While I haven't instrumented interrupts, the normal range is between
16-30k/second. This doesn't strike me as unusual. It was actually the very
first thing I looked at before I engaged the list.

> Have you seen the postings about APIC issues?  Could those apply here?
>
>  set apix:apic_timer_preferred_mode = 0x0

I havent seen the APIC issues but I have been turning the APIC knobs. I gave
apic_timer_preferred_mode a whirl. It made no impact. I also tried

setprop acpi-user-options=0x8 and setprop acpi-user-options=0x2
individually. These also brought me no joy.

I gave disabling hw acceleration a whirl.

tx_hcksum_enable = 0;
rx_hcksum_enable = 0;
lso_enable = 0;

disabling the hardware acceleration earned me about 40% jump in cpu
utilization but no relief on the original problem.

I also gave adding software ring buffers a go. That had little or no effect
as well.

And of course, I gave hw ring buffers a go...
name = "pci8086,a03c" parent = "/pci at 0,0/pci8086,a03c at 3" unit-address =
"0,1"  rx_ring_size = 4096;
name = "pci8086,a03c" parent = "/pci at 0,0/pci8086,a03c at 3" unit-address =
"0,1"  tx_ring_size = 4096;
name = "pci8086,a03c" parent = "/pci at 0,0/pci8086,a03c at 3" unit-address =
"0,1"  mr_enable = 1;
name = "pci8086,a03c" parent = "/pci at 0,0/pci8086,a03c at 3" unit-address =
"0,1"  rx_group_number = 4;

Last night, I disabled flow control on one box.
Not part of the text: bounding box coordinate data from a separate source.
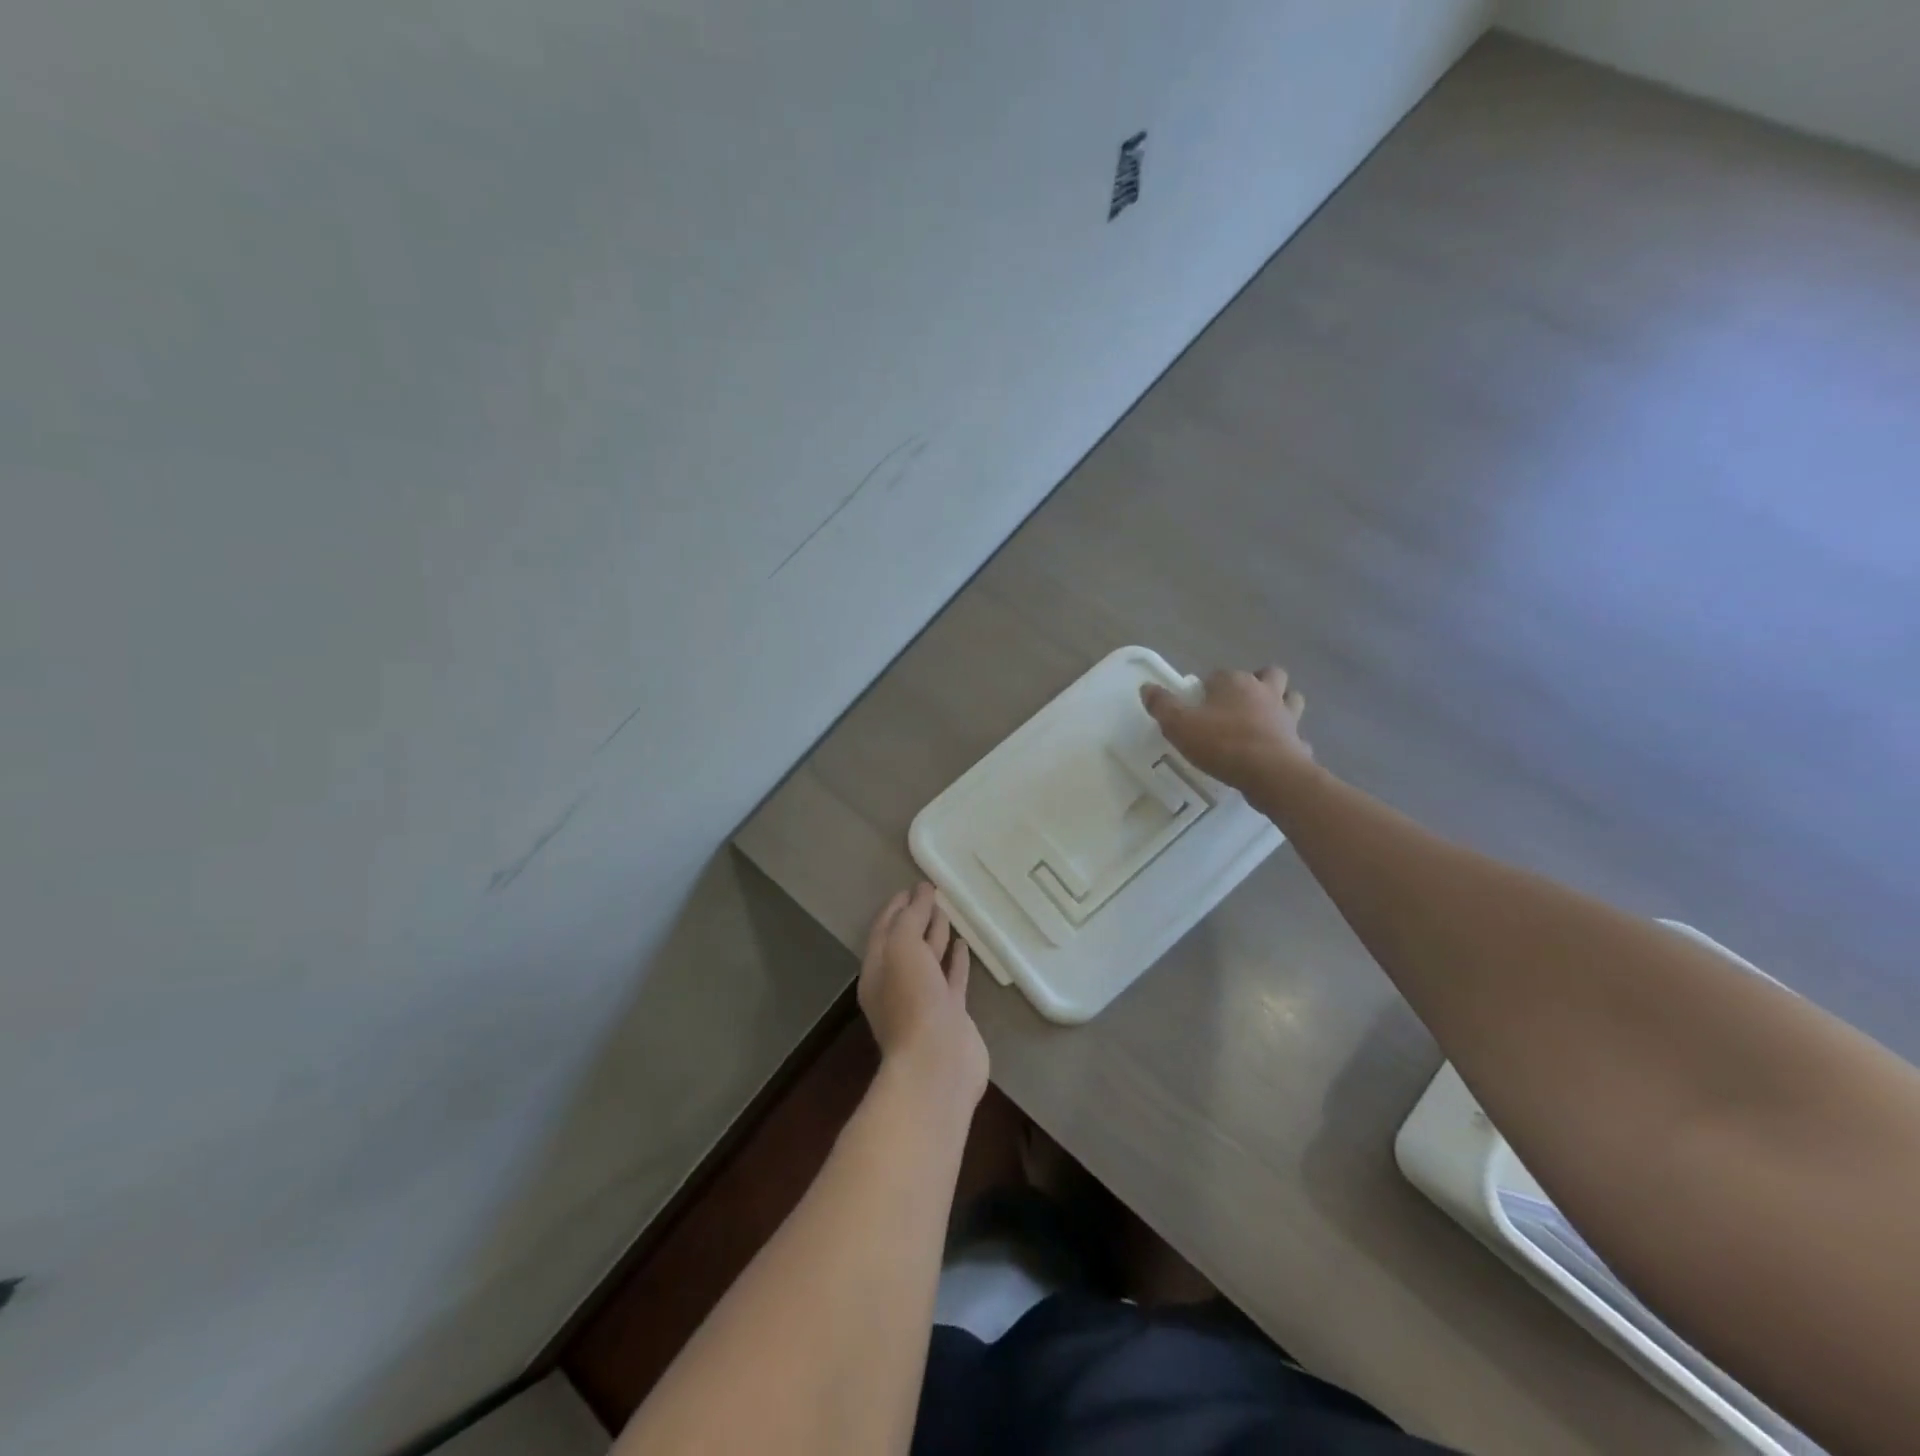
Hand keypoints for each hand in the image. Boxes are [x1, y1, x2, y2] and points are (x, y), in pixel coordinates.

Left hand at [860, 883, 988, 1109]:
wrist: (938, 1064)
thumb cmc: (913, 1001)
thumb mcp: (903, 949)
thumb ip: (911, 919)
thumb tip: (921, 893)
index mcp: (877, 969)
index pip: (884, 928)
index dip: (897, 907)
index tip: (914, 886)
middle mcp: (897, 984)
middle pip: (906, 942)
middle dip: (917, 918)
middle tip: (934, 894)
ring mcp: (925, 1000)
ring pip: (930, 960)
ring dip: (937, 936)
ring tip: (949, 912)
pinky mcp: (950, 1014)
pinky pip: (952, 979)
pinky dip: (956, 961)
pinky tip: (964, 945)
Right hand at [1140, 666, 1311, 789]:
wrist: (1270, 774)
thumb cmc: (1222, 743)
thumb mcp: (1179, 725)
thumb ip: (1161, 705)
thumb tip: (1147, 687)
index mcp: (1235, 683)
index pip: (1219, 673)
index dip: (1208, 687)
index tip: (1198, 705)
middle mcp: (1265, 692)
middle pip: (1269, 674)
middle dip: (1258, 682)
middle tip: (1239, 703)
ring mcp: (1287, 716)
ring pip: (1291, 699)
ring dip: (1282, 703)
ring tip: (1264, 719)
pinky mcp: (1298, 742)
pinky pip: (1296, 736)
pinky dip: (1289, 740)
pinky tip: (1277, 750)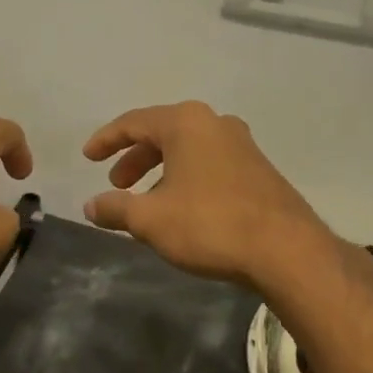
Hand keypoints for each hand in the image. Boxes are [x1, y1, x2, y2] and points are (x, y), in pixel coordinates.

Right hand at [82, 102, 346, 289]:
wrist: (285, 250)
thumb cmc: (209, 224)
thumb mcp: (149, 219)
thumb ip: (115, 208)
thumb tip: (90, 206)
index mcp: (186, 123)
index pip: (133, 122)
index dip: (105, 140)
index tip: (87, 157)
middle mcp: (215, 124)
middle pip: (162, 133)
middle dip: (134, 158)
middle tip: (117, 183)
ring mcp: (242, 145)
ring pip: (188, 150)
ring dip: (160, 170)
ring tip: (146, 200)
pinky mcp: (258, 169)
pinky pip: (209, 164)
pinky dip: (185, 178)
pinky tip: (181, 207)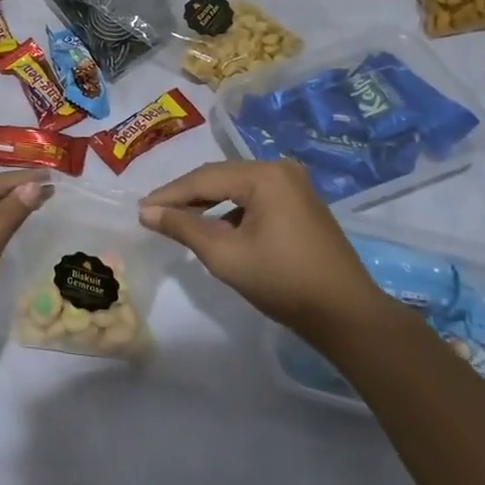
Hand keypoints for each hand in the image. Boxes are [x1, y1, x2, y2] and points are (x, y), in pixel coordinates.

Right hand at [140, 160, 383, 336]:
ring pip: (236, 188)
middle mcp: (280, 170)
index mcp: (264, 175)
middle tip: (153, 214)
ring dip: (207, 204)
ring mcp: (294, 185)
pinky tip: (215, 228)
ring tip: (177, 221)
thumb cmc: (282, 281)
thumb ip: (183, 227)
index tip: (140, 210)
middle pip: (220, 178)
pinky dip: (230, 211)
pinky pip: (254, 199)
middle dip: (186, 197)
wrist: (345, 314)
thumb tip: (147, 212)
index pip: (203, 179)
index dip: (169, 195)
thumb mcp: (225, 255)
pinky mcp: (301, 203)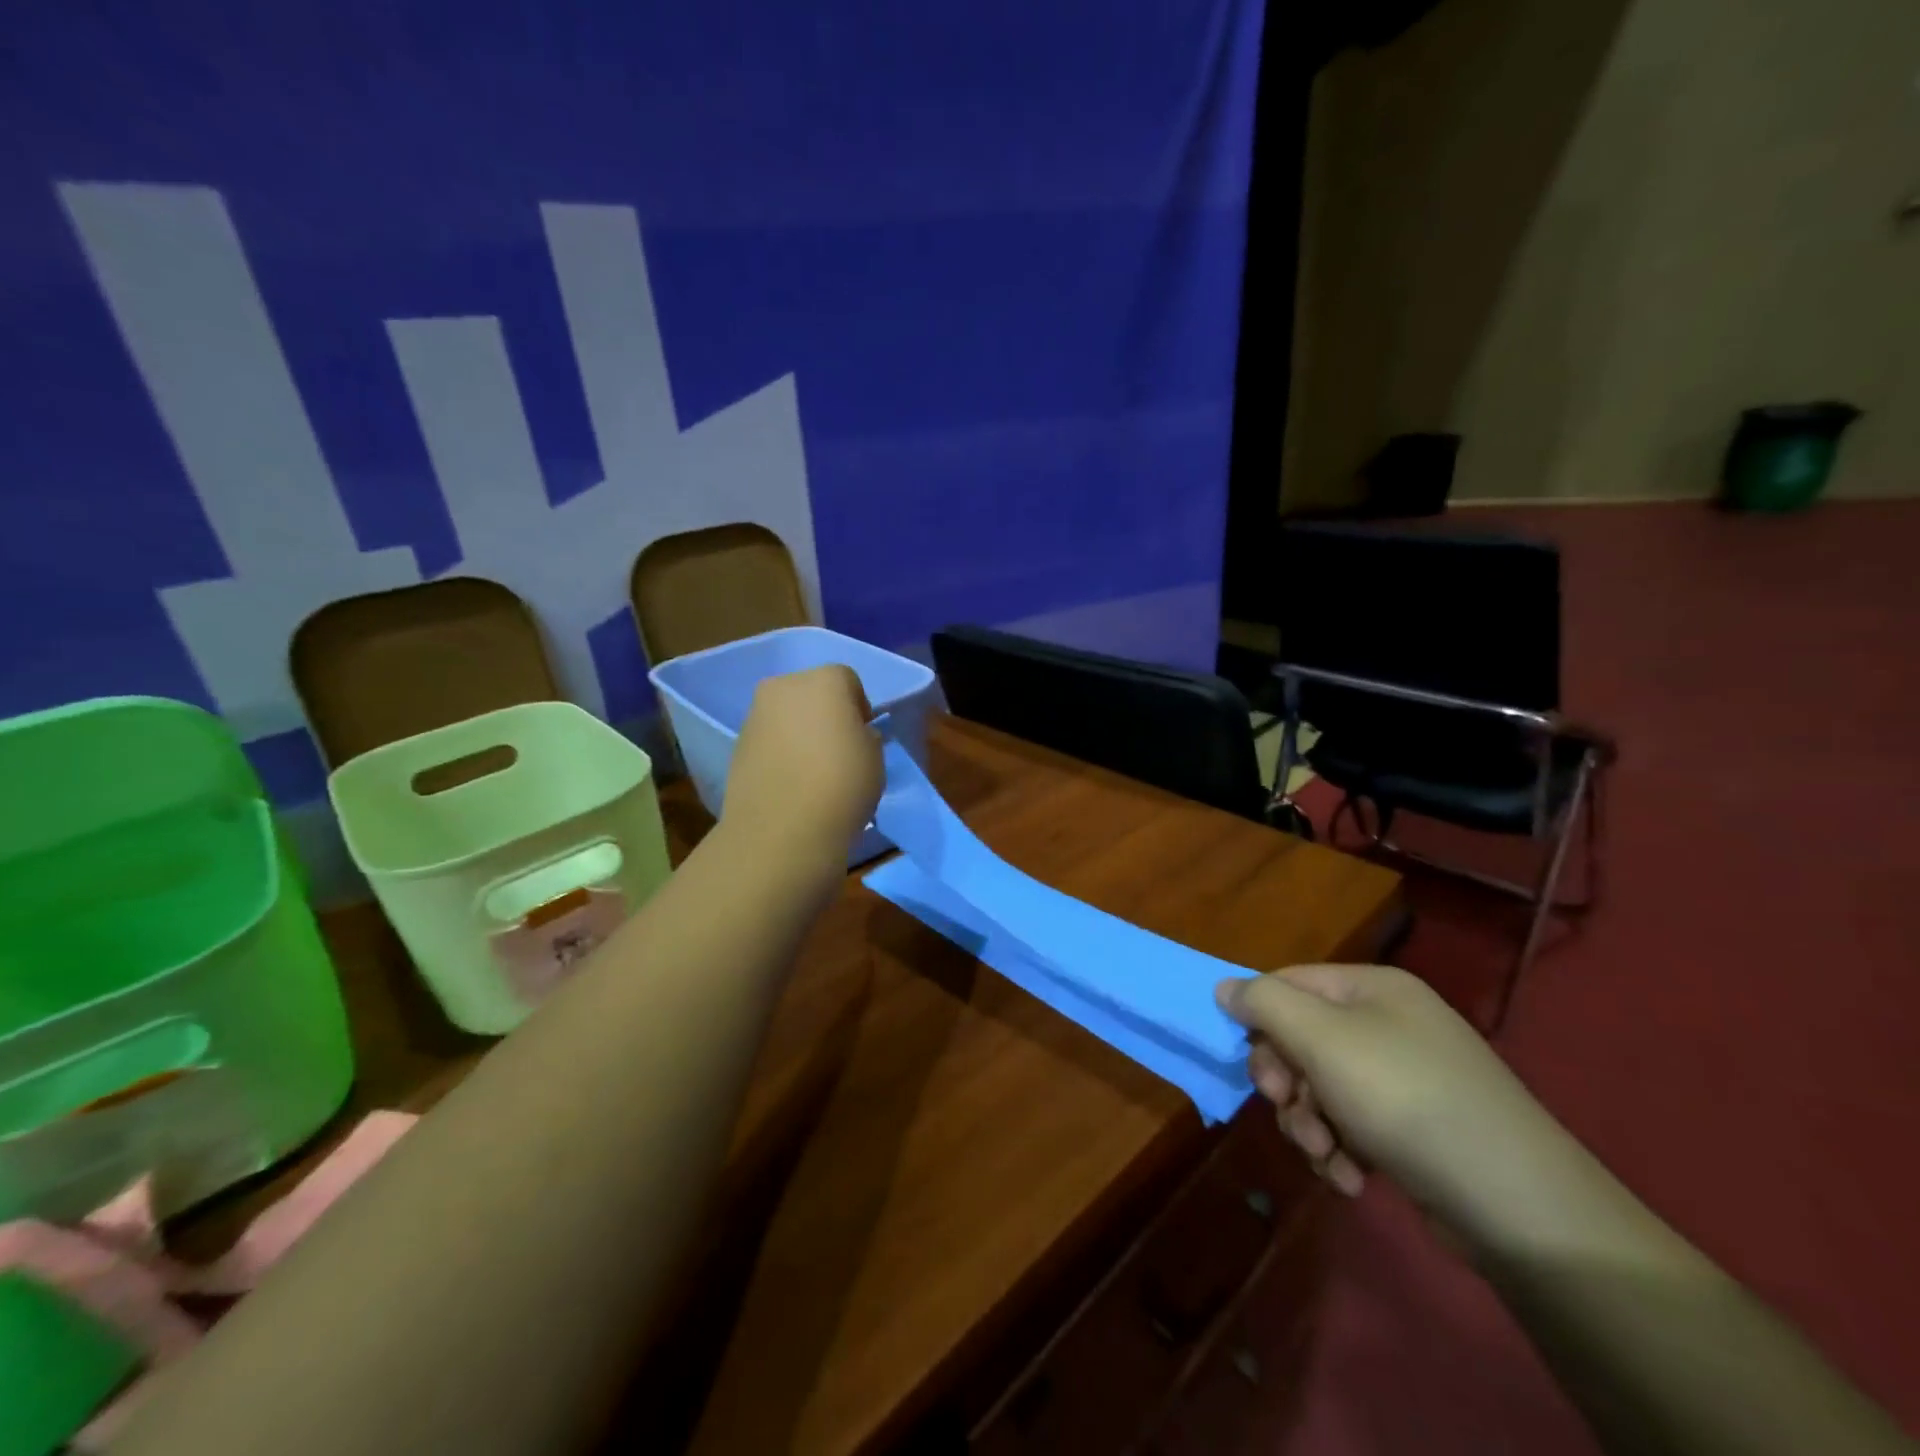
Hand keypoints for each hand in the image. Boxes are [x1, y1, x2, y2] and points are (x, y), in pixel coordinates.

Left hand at [723, 665, 883, 863]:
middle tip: (838, 751)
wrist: (782, 829)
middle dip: (825, 714)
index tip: (864, 738)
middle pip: (811, 692)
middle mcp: (784, 686)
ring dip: (799, 733)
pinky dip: (780, 753)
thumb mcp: (876, 758)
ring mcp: (755, 715)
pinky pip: (768, 740)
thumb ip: (865, 737)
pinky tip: (790, 783)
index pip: (848, 681)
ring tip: (812, 772)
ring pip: (786, 715)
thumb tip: (853, 736)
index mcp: (824, 680)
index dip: (860, 708)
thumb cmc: (842, 784)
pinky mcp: (737, 745)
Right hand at [1215, 965, 1562, 1221]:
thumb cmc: (1405, 1099)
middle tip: (1287, 1108)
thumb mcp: (1321, 1039)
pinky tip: (1351, 1178)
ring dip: (1309, 1123)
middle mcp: (1388, 1023)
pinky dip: (1342, 1150)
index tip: (1251, 1064)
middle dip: (1286, 1082)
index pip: (1288, 984)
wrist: (1519, 1205)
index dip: (1259, 1020)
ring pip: (1321, 1087)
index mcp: (1371, 987)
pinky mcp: (1417, 1129)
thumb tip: (1224, 988)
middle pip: (1301, 1038)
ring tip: (1326, 1155)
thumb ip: (1264, 1003)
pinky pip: (1354, 1124)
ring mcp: (1406, 1077)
That had no effect.

I haven't tried connecting them to another switch, but I see no link related
issues. No discards, errors, etc.

I did notice one interesting item. The server that has had the 'resets'
where performance returns to normal but then begins the march of death has a
link state of 'unknown' on its two vnics.

All the other zones, which live on other physical systems, have a state of
up. What this might mean, and how or if it relates I have no idea. But that
is the only outlier I can find the batch. I would normally categorize the
zones with the link state of 'unknown' as some how broken but they are the
best performing zones in the bunch.

Nothing I have tried so far makes any difference, except, if offload enough
traffic off the system, the problem does appear to dissipate.

j.